С пани Зет было хорошо и легко всем — и старым, и молодым, и умным, и простакам, людям добродетельным и сломленным житейскими невзгодами. Мягкая и вместе с тем величественная, обладающая глубокими познаниями, но простая и скромная, чистая как кристалл и снисходительная к недостаткам других, она соединяла в себе христианские добродетели с блестящим умом и знаниями женщины XIX века.

На свое положение в обществе пани Зет смотрела как на средство оказывать на окружающих благотворное влияние, а не как на особую привилегию, дающую право помыкать другими и, не имея заслуг, господствовать par la grace de Dieu[53] над прочими смертными. Она ценила ум, добродетель и трудолюбие, где бы они ни таились: под княжеским титулом и миллионами или под скромным именем в нищете. Вся жизнь ее была исполнена безграничной, бескорыстной любви к людям, а девизом были слова из Евангелия: «Дух дышит, где хочет, и голос Его слышишь, а не знаешь, откуда приходит и куда уходит: так бывает со всяким, рожденным от Духа».

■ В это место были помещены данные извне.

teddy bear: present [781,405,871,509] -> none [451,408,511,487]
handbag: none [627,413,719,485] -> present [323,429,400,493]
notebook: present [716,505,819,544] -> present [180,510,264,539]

Все, кто обладал высокими достоинствами ума и сердца, составляли круг ее знакомых. Ее дом в Д., обставленный со вкусом и простотой, свойственной самой хозяйке, совершенно не походил на сверкающий роскошью и бесчисленными безделушками дом графини. В нем чувствовался достаток, комфорт, даже изысканность, и при этом все в нем дышало благородством и сердечностью, излучаемыми хозяйкой.

Через несколько дней по приезде в Д. Регина Ружинская (она уже была знакома с пани Зет) сидела возле этой достойной и прелестной женщины в ее гостиной с окнами, открытыми в полный цветов и ароматов сад, а напротив них, опершись о край камина, стоя доктор К. Из сада доносились звонкие девичьи голоса, которым изредка вторил молодой звучный мужской голос; временами среди зелени и цветочных клумб раздавались взрывы серебристого юного смеха, врываясь в комнаты вместе с запахом цветов и порывами теплого ветра.

— Ты была у графини, Регина? — обратилась пани Зет к Ружинской, слегка покровительственно, как немолодые, добрые женщины любят обращаться к людям моложе себя.

— Я была там только один раз. Мне нанесла визит пани Изабелла В. и от имени графини настойчиво пригласила к ней. Я не хотела быть невежливой и позавчера ответила на это столь поспешно и настойчиво сделанное приглашение.

— Ваш брат был с вами у графини? — спросил доктор.

— Он сопровождал меня.

— Рад это слышать, — воскликнул доктор. — Я знаю, что ваш брат близкий друг Равицкого, и хотел бы просить его помощи в той трудной миссии, которая поручена мне графиней. Королева нашего круга, как сказал бы Фрычо Вевюрский, привыкла к тому, что все находятся у ее ног и выполняют все ее желания. Она настойчиво потребовала от меня привести к ней нашего уважаемого инженера, — она знавала его некогда в Париже, и популярность, которую он снискал себе там, произвела на нее неизгладимое впечатление. Сильно сомневаюсь, что мне удастся уговорить Равицкого, — я уже делился своими сомнениями с графиней, — но она настаивает, верно, думает, что раз я доктор, то могу повлиять на инженера: ремесленник с ремесленником — братья, ces gens de métier[54] всегда столкуются друг с другом.

Женщины усмехнулись, и пани Зет промолвила:

— Равицкий один из тех редких людей, которые в любом обществе умеют вызвать к себе симпатию и уважение, Я не удивляюсь, что его достоинства признают умные и почтенные люди, но ему отдают дань невольного уважения даже те, кто не может этого должным образом оценить.